Directions | This task calls for copying each line below that contains "Hosting".

Collected data |

· · · ·

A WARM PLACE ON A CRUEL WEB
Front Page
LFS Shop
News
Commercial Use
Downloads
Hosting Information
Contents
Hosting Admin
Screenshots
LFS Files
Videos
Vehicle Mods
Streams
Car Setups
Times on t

· · · ·

Solved problem |
Hosting Information
Hosting Admin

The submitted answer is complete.